DICK BOVE: Well, I think that First Republic was going to have a rough year in 2023. And I'm sure it's going to have a rough year even more so now because these banks are not giving them the money for nothing. But the fact is, and First Republic's problem is a very simple one. And that is that its portfolio is composed primarily of mortgages to very high income, high wealth individuals. And those mortgages pretty much cannot raise their rates dramatically as interest rates go up where the cost of the money that First Republic has does go up in cost.

So you get a squeeze on the margins of the institution. And that's going to cause the institution's earnings to go down in 2023. However, first Republic is a good bank. It's a well-run bank. It has a very-- it has a top management team. The customers of this bank really like the bank despite what they did to the deposits here. And the employees at this bank have been there for decades. And they like working there.

So we're not talking about a flaky institution. We're talking about a sound bank in the United States that is running into the typical SNL problem of basically funding long-term loans with short-term money. And that means that the bank is not going to have a very robust earnings outlook in 2023, and maybe not even in 2024. But it's not going to go under number one. Number two, all of the debt in that bank is likely to be paid on a ratably at the right time.

The preferred stock are going to pay their dividends at the right time. So for the people who are invested in this company in those two fashions, in my view, they're going to get their money back in terms of dividends and interest payments. And I think that's what they really care about. The common stock is going to fluctuate. I think there's no question about that.

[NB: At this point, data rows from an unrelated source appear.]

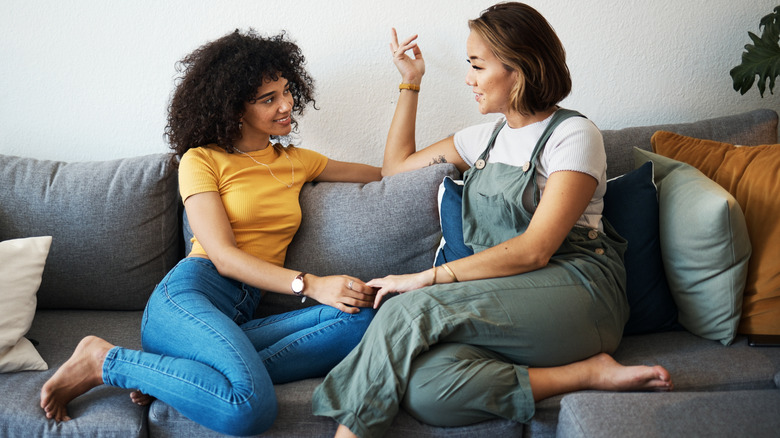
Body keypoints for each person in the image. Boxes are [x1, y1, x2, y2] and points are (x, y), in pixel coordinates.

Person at [312, 3, 673, 437]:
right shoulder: (480, 140)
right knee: (427, 387)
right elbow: (396, 168)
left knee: (408, 311)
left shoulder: (573, 135)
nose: (468, 78)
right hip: (506, 298)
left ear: (518, 69)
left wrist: (427, 278)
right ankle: (586, 374)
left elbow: (536, 249)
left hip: (580, 290)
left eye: (477, 66)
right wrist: (411, 83)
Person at [40, 29, 381, 436]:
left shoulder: (299, 162)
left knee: (366, 318)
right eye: (269, 99)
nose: (287, 105)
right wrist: (312, 285)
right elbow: (222, 255)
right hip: (191, 297)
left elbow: (389, 172)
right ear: (235, 108)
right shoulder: (201, 160)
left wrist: (413, 88)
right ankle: (105, 360)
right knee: (248, 408)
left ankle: (173, 374)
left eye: (287, 91)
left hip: (240, 317)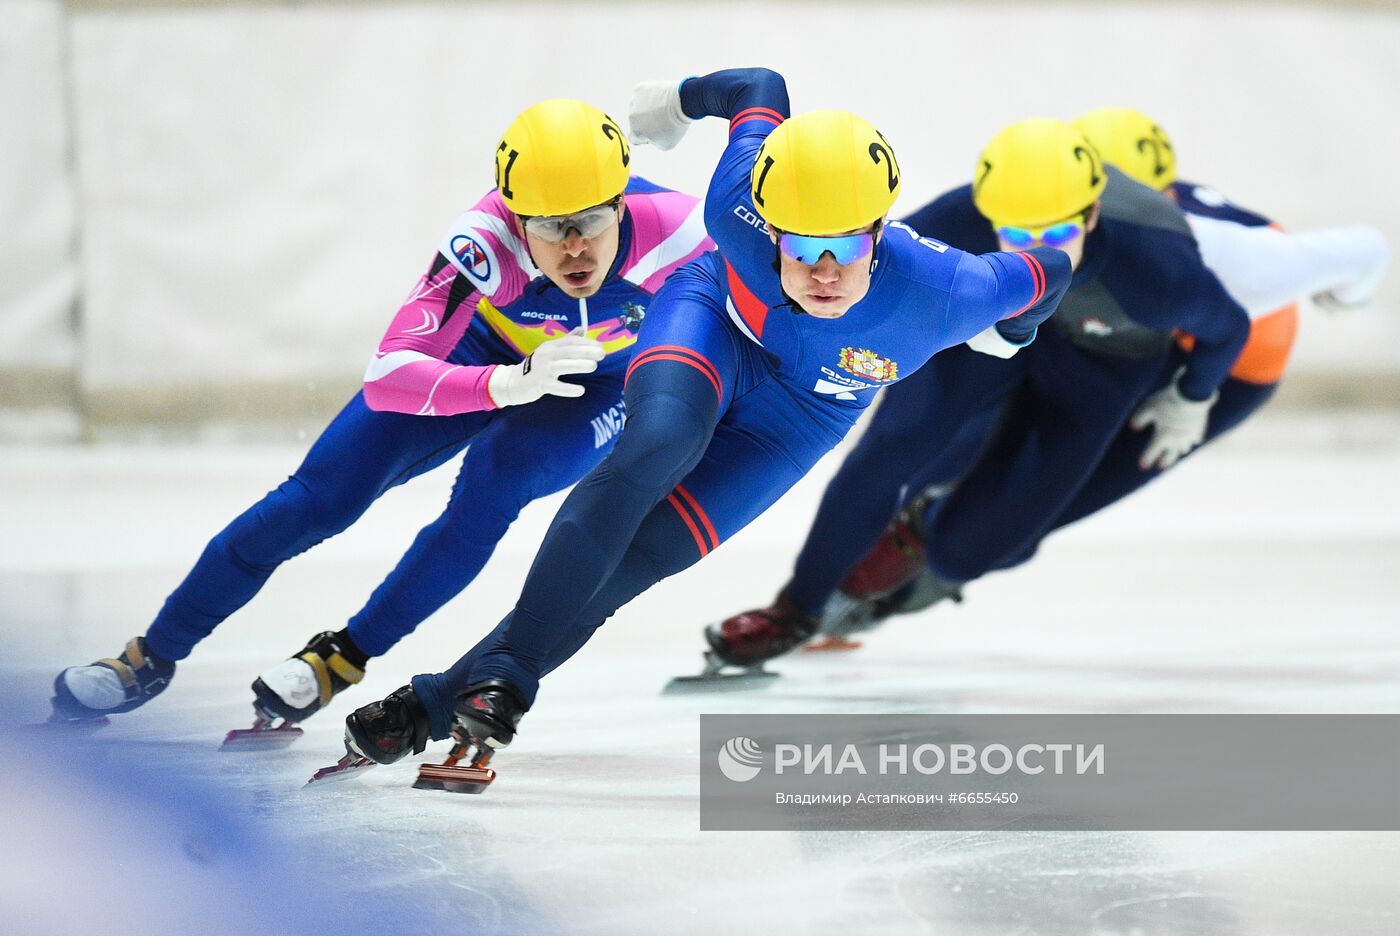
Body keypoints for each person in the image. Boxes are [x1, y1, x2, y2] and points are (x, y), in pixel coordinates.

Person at [328, 67, 1073, 776]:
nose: (820, 271)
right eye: (798, 246)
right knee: (656, 444)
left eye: (843, 247)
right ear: (767, 227)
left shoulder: (954, 291)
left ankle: (433, 702)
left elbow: (1052, 272)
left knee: (639, 562)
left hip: (804, 413)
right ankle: (511, 674)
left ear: (878, 230)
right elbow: (759, 87)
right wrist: (682, 103)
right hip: (715, 322)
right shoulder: (735, 206)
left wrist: (1016, 330)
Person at [50, 99, 713, 731]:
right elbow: (392, 375)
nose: (574, 247)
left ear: (622, 200)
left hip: (597, 386)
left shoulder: (685, 233)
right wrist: (504, 383)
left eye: (592, 219)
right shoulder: (482, 244)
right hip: (481, 354)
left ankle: (344, 656)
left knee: (497, 481)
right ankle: (148, 657)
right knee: (316, 499)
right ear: (514, 217)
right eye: (547, 226)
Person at [755, 109, 1390, 647]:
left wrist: (1197, 396)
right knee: (944, 440)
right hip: (1079, 326)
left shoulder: (1227, 261)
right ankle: (891, 555)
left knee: (1020, 516)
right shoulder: (1038, 204)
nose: (1042, 240)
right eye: (1025, 224)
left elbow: (1358, 254)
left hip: (1213, 359)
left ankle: (928, 563)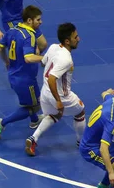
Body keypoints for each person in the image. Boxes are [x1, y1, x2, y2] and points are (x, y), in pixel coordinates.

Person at [25, 23, 85, 156]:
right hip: (61, 95)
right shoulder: (66, 59)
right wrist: (58, 100)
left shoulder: (53, 47)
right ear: (67, 41)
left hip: (45, 92)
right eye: (76, 37)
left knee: (54, 115)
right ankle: (81, 142)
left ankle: (33, 139)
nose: (78, 39)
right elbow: (52, 79)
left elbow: (43, 62)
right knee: (80, 112)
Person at [0, 6, 45, 138]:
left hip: (14, 74)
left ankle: (34, 121)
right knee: (34, 106)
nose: (41, 22)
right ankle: (3, 122)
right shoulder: (30, 36)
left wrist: (6, 62)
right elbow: (28, 58)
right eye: (38, 20)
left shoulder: (12, 30)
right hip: (26, 79)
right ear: (29, 20)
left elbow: (0, 48)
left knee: (30, 102)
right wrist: (47, 58)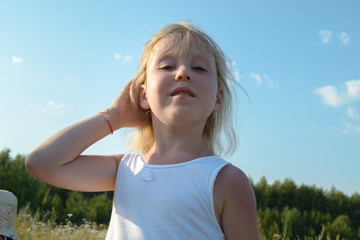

SEANA SMITH: Dick, you mentioned more regulations on the way. What does that look like? What the impact to the banks?

DICK BOVE: Well, I think the first thing that-- well, let's go back a little bit. Why did this crisis occur? A crisis occurred because the banking industry in the United States has lost the faith of the American public. The depositors in banks never got to participate in the windfall gain that the banks got when interest rates went up.

In other words, when interest rates went up, the banks raised their rates immediately on their loans. But they didn't touch very much their rates on deposits. The depositors saw about a 25% increase in the returns that they got. And the banks got the other 75% to 80%. Now again, and I'm going to say in ancient times, there was a guy named Henry Gonzalez who was the Congressman that was the head of the banking committee in the House of Representatives.

And whenever the banks would do that, he would have an umbrage. He would have congressional hearings. And Wilbur Mills would do the same thing. And Rand Paul would do the same thing. I guess they're all Texans. But the point is the banks didn't do it this time. Then the second group that the banks lost faith with was the investors.

The banks started playing accounting games. They started moving assets around to places where they didn't have to mark them to market. And all of a sudden, the banks are now reporting equity that they don't have. And they didn't do anything illegally. They were following the accounting rules.

But they're reporting equity that they don't have as part of their financial statements. So then they're playing around with things like tangible common equity, which is a joke number. They're buying back stock, which is increasing their EPS at the cost of net income. So the net effect is investors said, I've had it with this. Bank stocks are selling at prices today below, in many cases, in most cases, where they were five years ago.

So all of this financial engineering, and playing games with the numbers, didn't work. And now you had set the industry up for a crisis to occur. This guy in California gets all upset because he loses money in Silvergate, and he starts throwing around comments about SIVB not being able to meet its obligations. And bango, you have your mini crisis, which I believe has been resolved.

SEANA SMITH: Well, Dick Bove, always great to get your thoughts. Thanks so much for hopping on here with us. We look forward to speaking with you again. Have a good night.